Professor David Davies, of the Department of Child Health, University of Wales in Cardiff, argues that, night and day, mothers should stay physically close to their babies for the first six to nine months.

In this way they become alert to very small changes in the baby's well-being, better able to detect the onset of an illness that could be dangerous at a vulnerable stage of life.

He says there is no proof this will protect a baby from Sudden Infant Death Syndrome (Sids), 'but at the same time there is no evidence this care practice is harmful'.

Professor Davies says that mothers, seeking a quiet life and sleeping in different rooms, is a relatively new evolutionary phenomenon and that the study of cot deaths in other ethnic populations shows that it is rare in many parts of the world where poverty, a risk factor for cot death in the West, is a way of life.

Writing in the new edition of the influential Archives of Disease in Childhood, Professor Davies argues that a mother's vigilance in the early months may confer a level of protection that is lost when culture dictates that babies be speedily taught to spend hours alone.

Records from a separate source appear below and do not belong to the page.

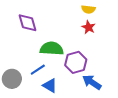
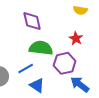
purple diamond: (27, 23) -> (32, 21), moved
red star: (89, 27) -> (76, 38), moved

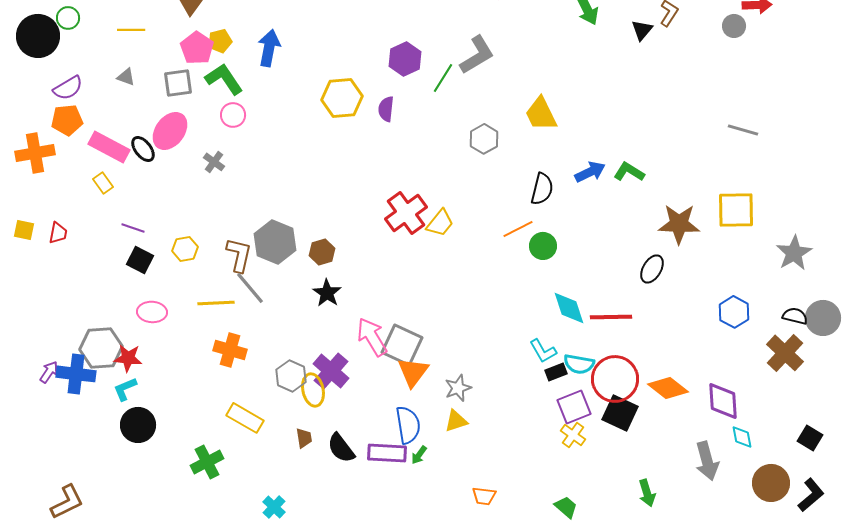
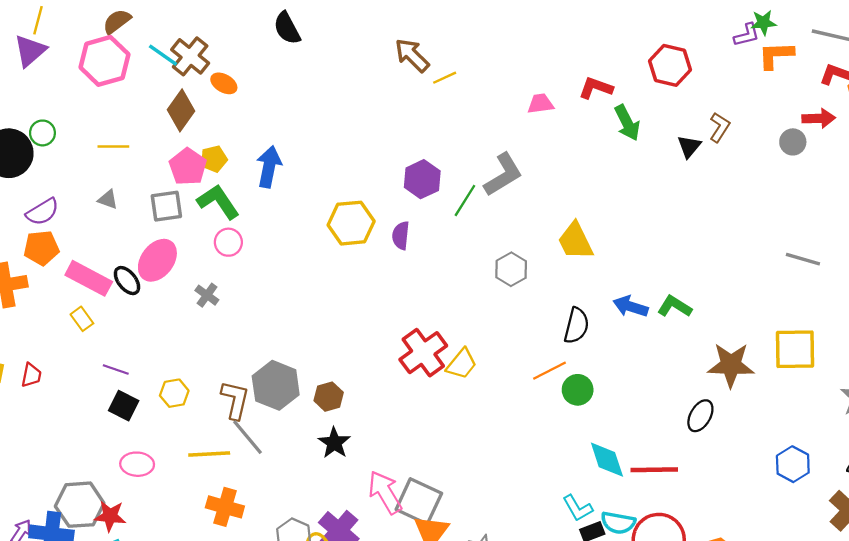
blue arrow: (590, 172) -> (631, 306), turned -136

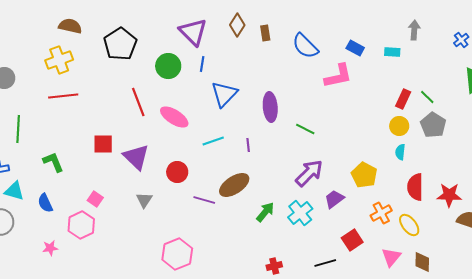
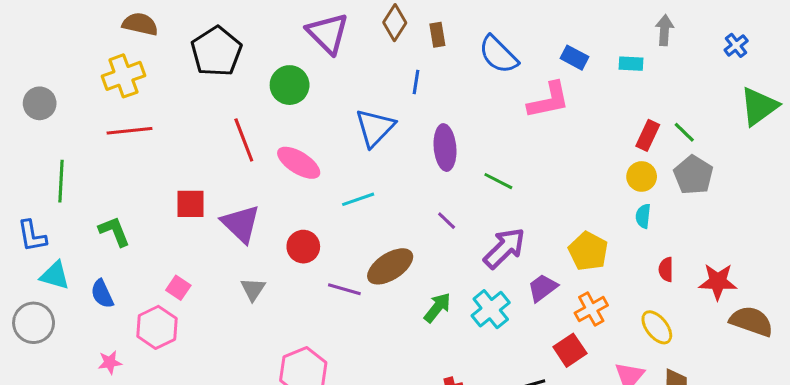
blue line: (202, 64) -> (416, 82), moved
purple line: (248, 145) -> (447, 221), moved, turned -40
red semicircle: (415, 187) -> (666, 269), size x0.6
orange cross: (381, 213) -> (591, 309), moved

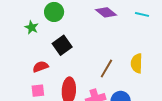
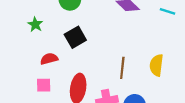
green star: (32, 27) -> (35, 24), moved
brown line: (106, 68) -> (122, 68), turned -30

He accepts the incidence of cot death has diminished since the advice was broadcast to lay babies to sleep on their backs, but he challenges the accepted practice of training babies to be alone.

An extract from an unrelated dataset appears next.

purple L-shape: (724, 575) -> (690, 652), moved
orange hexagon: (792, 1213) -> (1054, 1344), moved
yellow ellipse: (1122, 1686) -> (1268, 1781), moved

'Just as at one time health professionals encouraged mothers to lie babies prone (on their faces), so there was also the attitude that babies needed to establish independence early in life. What better way to achieve this than by encouraging the baby to endure increasingly long periods of solitude, soon after birth?'

He says that leaving a baby alone for long periods might lead to the worsening of 'minor clinical illness, such as snuffles or temperature, which if detected could be approached and dealt with'.

Professor Davies points out that, while infant death rates were high among Asian people, baby deaths from Sids were not common in these ethnic groups. Asian households are often busier than white households and babies are frequently picked up 'contributing to creating a home environment that is often in stark contrast with that of the nuclear family unit of mother-father-child, or mother-child, which is typical in white families in this country'.

In Britain, cot deaths decreased by two-thirds between 1988 and 1992, from 1,587 to 531, but remain the biggest killer of babies over a week old.